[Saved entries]
········

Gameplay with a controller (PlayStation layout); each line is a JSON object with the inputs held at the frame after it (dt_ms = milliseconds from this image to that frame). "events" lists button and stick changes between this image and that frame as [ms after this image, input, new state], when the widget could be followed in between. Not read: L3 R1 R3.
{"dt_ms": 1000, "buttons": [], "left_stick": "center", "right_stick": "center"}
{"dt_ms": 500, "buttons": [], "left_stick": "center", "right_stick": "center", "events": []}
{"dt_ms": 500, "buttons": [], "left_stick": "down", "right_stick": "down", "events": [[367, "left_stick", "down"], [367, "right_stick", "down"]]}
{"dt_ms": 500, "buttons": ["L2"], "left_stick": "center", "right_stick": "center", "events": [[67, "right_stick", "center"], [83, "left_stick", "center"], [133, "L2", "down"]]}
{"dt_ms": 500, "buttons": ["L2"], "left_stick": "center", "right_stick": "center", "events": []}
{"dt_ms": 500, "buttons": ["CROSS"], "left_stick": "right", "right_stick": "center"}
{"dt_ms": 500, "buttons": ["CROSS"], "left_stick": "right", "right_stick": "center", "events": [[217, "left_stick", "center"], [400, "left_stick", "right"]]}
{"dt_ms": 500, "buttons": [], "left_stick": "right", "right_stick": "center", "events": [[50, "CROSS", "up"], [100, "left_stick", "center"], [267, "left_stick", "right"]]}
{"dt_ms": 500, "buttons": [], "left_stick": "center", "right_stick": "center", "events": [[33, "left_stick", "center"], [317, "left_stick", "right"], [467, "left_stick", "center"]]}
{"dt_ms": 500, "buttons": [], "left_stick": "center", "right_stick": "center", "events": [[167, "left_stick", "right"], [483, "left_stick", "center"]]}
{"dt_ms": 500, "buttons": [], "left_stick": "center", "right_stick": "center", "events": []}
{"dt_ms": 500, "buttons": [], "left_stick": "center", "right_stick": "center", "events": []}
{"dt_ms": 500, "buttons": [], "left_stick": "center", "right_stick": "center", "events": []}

········

Your task.
Take the data above and return it exactly.

Problem solution.
Gameplay with a controller (PlayStation layout); each line is a JSON object with the inputs held at the frame after it (dt_ms = milliseconds from this image to that frame). "events" lists button and stick changes between this image and that frame as [ms after this image, input, new state], when the widget could be followed in between. Not read: L3 R1 R3.
{"dt_ms": 1000, "buttons": [], "left_stick": "center", "right_stick": "center"}
{"dt_ms": 500, "buttons": [], "left_stick": "center", "right_stick": "center", "events": []}
{"dt_ms": 500, "buttons": [], "left_stick": "down", "right_stick": "down", "events": [[367, "left_stick", "down"], [367, "right_stick", "down"]]}
{"dt_ms": 500, "buttons": ["L2"], "left_stick": "center", "right_stick": "center", "events": [[67, "right_stick", "center"], [83, "left_stick", "center"], [133, "L2", "down"]]}
{"dt_ms": 500, "buttons": ["L2"], "left_stick": "center", "right_stick": "center", "events": []}
{"dt_ms": 500, "buttons": ["CROSS"], "left_stick": "right", "right_stick": "center"}
{"dt_ms": 500, "buttons": ["CROSS"], "left_stick": "right", "right_stick": "center", "events": [[217, "left_stick", "center"], [400, "left_stick", "right"]]}
{"dt_ms": 500, "buttons": [], "left_stick": "right", "right_stick": "center", "events": [[50, "CROSS", "up"], [100, "left_stick", "center"], [267, "left_stick", "right"]]}
{"dt_ms": 500, "buttons": [], "left_stick": "center", "right_stick": "center", "events": [[33, "left_stick", "center"], [317, "left_stick", "right"], [467, "left_stick", "center"]]}
{"dt_ms": 500, "buttons": [], "left_stick": "center", "right_stick": "center", "events": [[167, "left_stick", "right"], [483, "left_stick", "center"]]}
{"dt_ms": 500, "buttons": [], "left_stick": "center", "right_stick": "center", "events": []}
{"dt_ms": 500, "buttons": [], "left_stick": "center", "right_stick": "center", "events": []}
{"dt_ms": 500, "buttons": [], "left_stick": "center", "right_stick": "center", "events": []}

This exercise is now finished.